Chart-based quiz items:
:::::

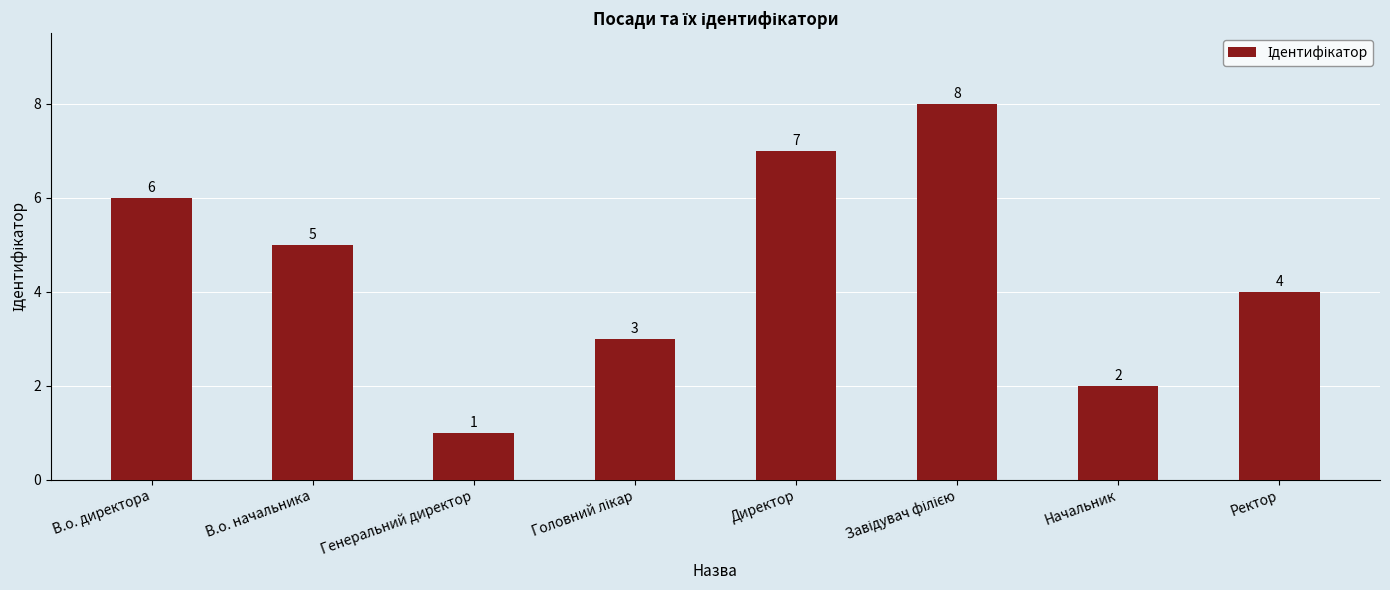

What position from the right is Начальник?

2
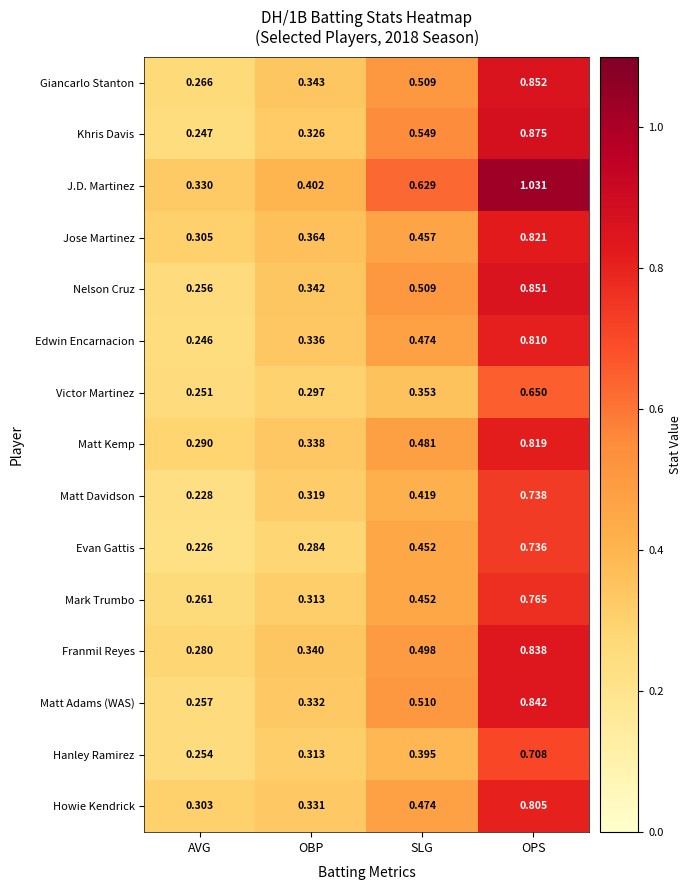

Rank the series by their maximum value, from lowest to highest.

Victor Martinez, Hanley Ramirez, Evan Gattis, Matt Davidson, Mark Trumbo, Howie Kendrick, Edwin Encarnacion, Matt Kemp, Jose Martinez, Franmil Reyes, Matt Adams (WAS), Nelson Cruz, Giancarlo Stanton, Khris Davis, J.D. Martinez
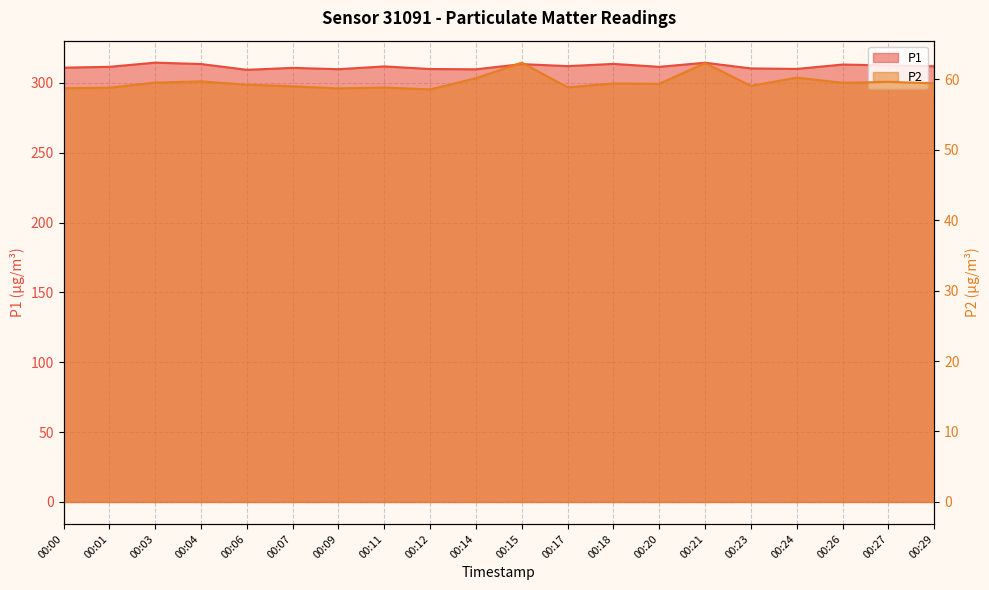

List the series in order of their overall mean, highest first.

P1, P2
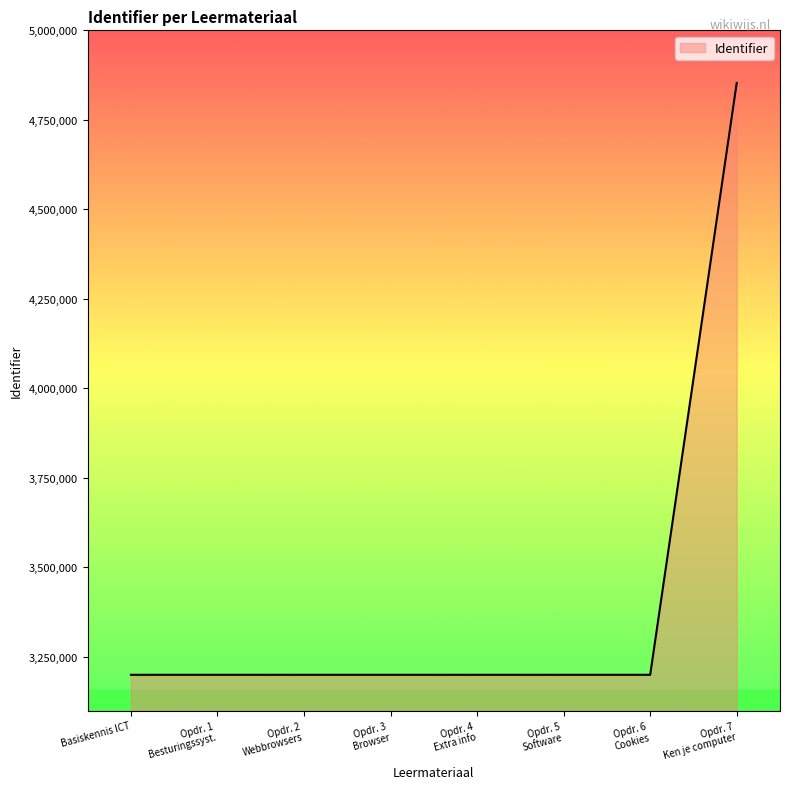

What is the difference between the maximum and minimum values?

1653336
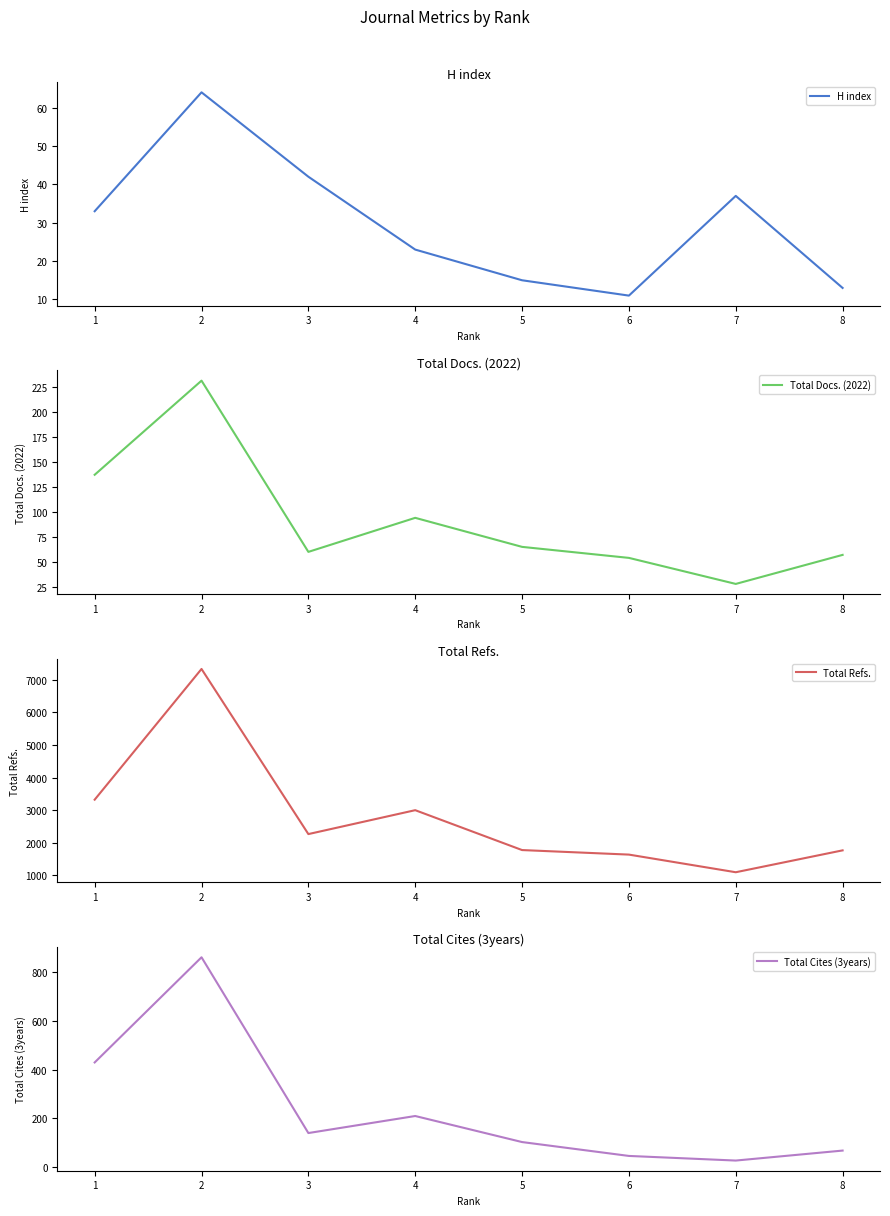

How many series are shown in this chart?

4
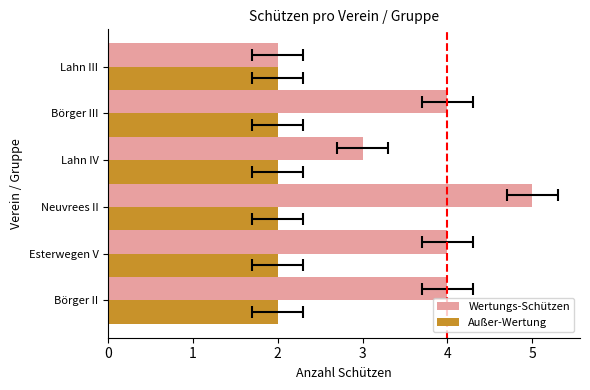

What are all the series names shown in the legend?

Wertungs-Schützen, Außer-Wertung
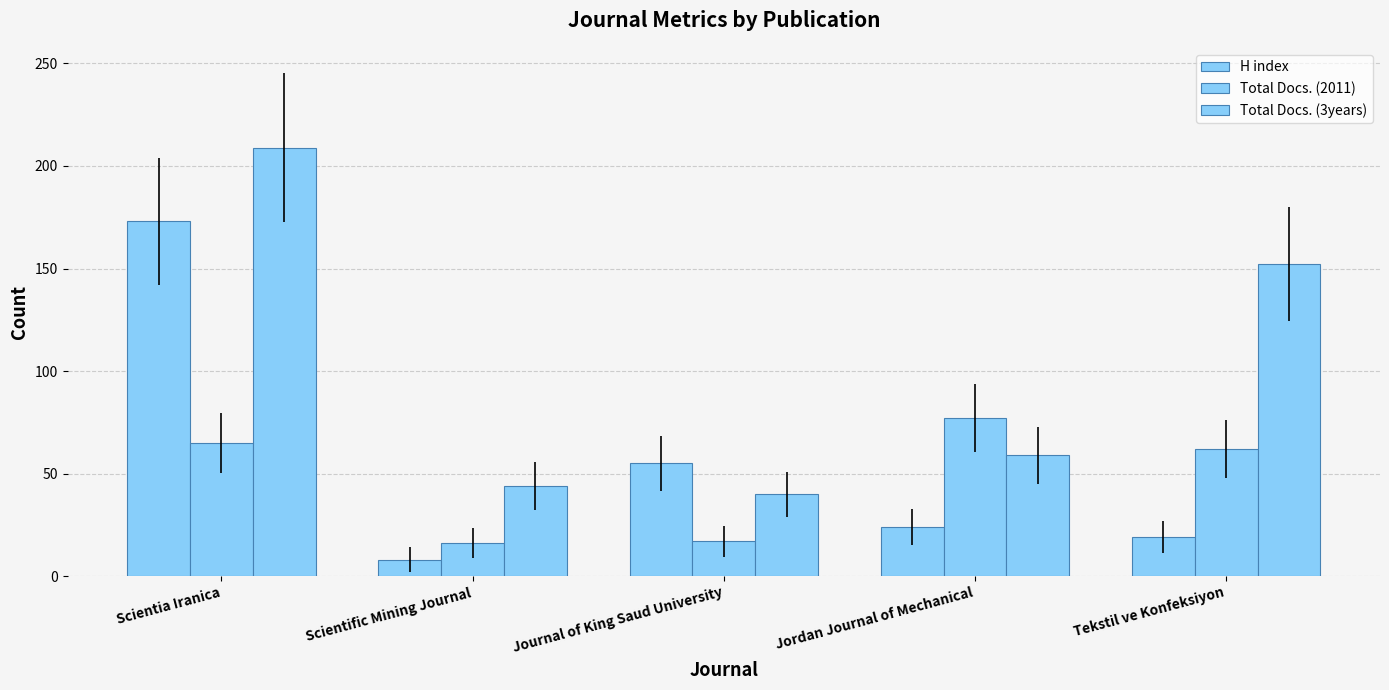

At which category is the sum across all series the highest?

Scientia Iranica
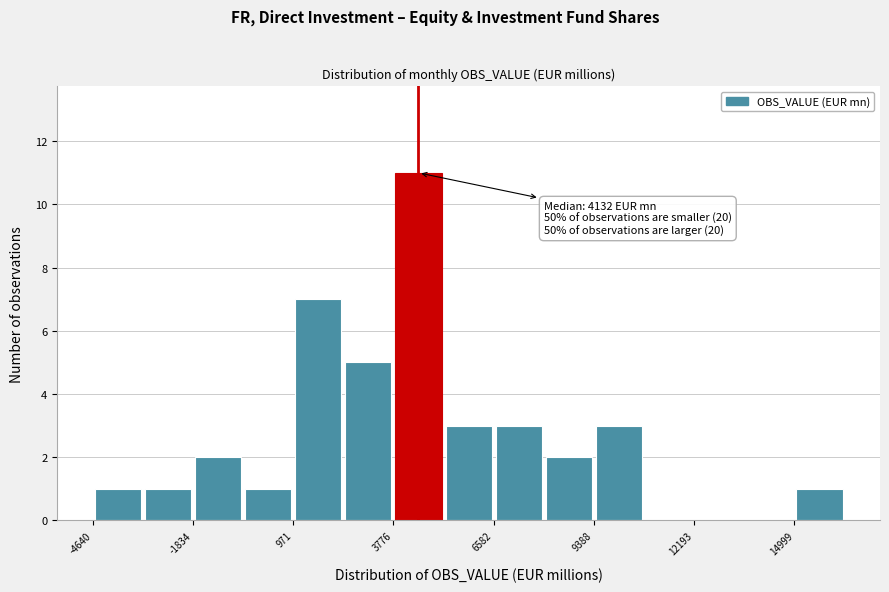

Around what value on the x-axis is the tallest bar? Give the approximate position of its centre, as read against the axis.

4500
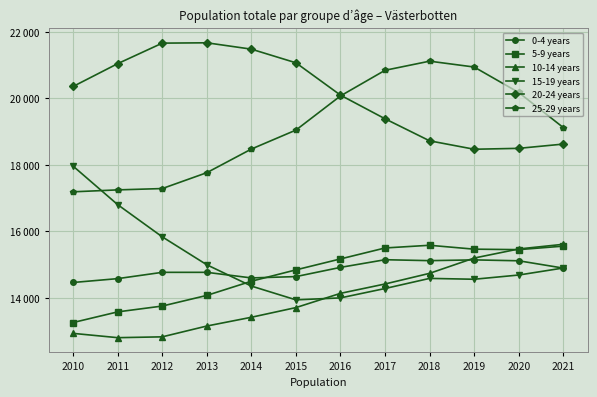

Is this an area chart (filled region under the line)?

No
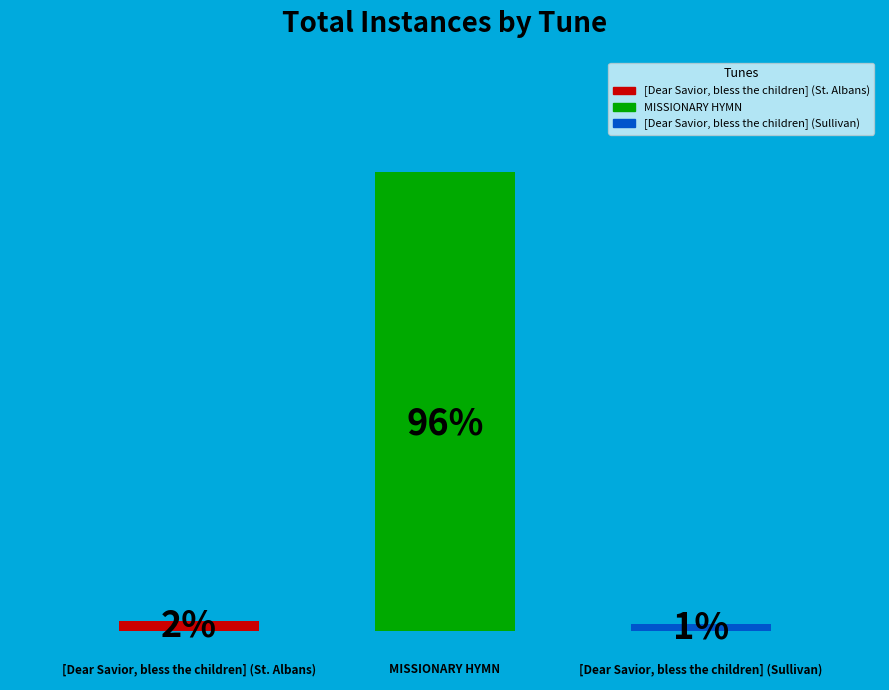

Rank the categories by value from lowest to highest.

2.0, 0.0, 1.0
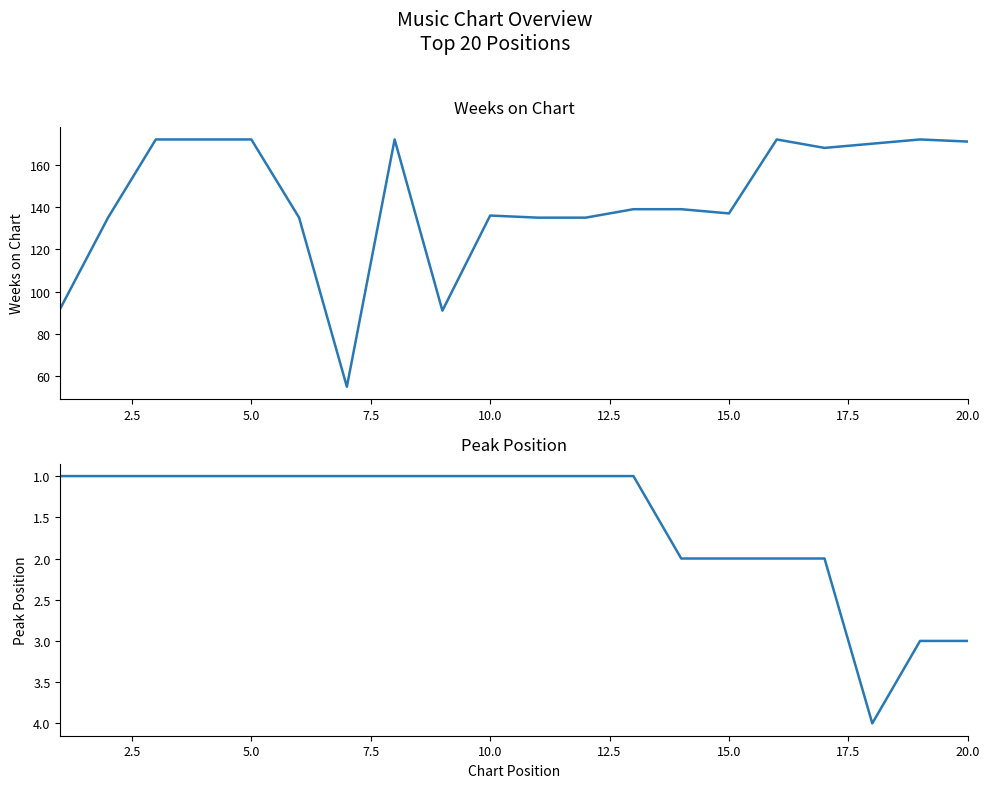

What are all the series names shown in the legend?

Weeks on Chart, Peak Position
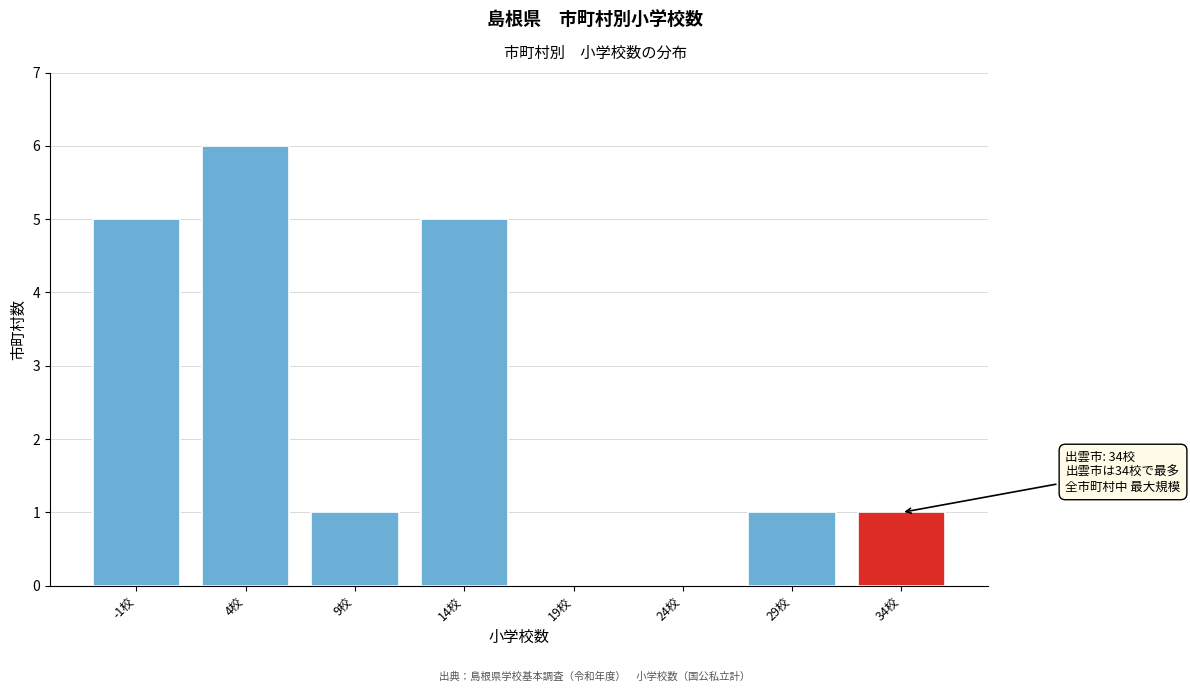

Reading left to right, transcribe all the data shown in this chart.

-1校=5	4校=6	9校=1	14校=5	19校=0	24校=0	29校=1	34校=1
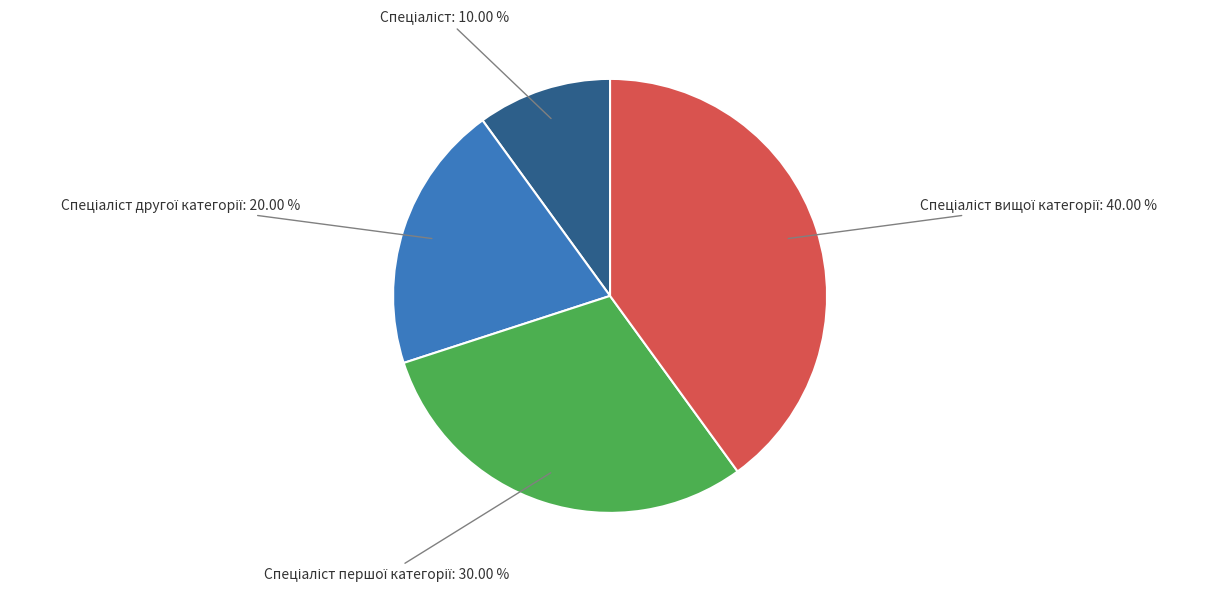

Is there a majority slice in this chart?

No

:::::

Reproduce everything from the line containing "Weeks on Chart, Peak Position" down to the end of the records, substituting "wedge" for "slice" and keeping all else identical. Omit the pictures from your answer.

*ANSWER SPACE:*
Weeks on Chart, Peak Position

Reading left to right, transcribe all the data shown in this chart.

-1校=5	4校=6	9校=1	14校=5	19校=0	24校=0	29校=1	34校=1

Is there a majority wedge in this chart?

No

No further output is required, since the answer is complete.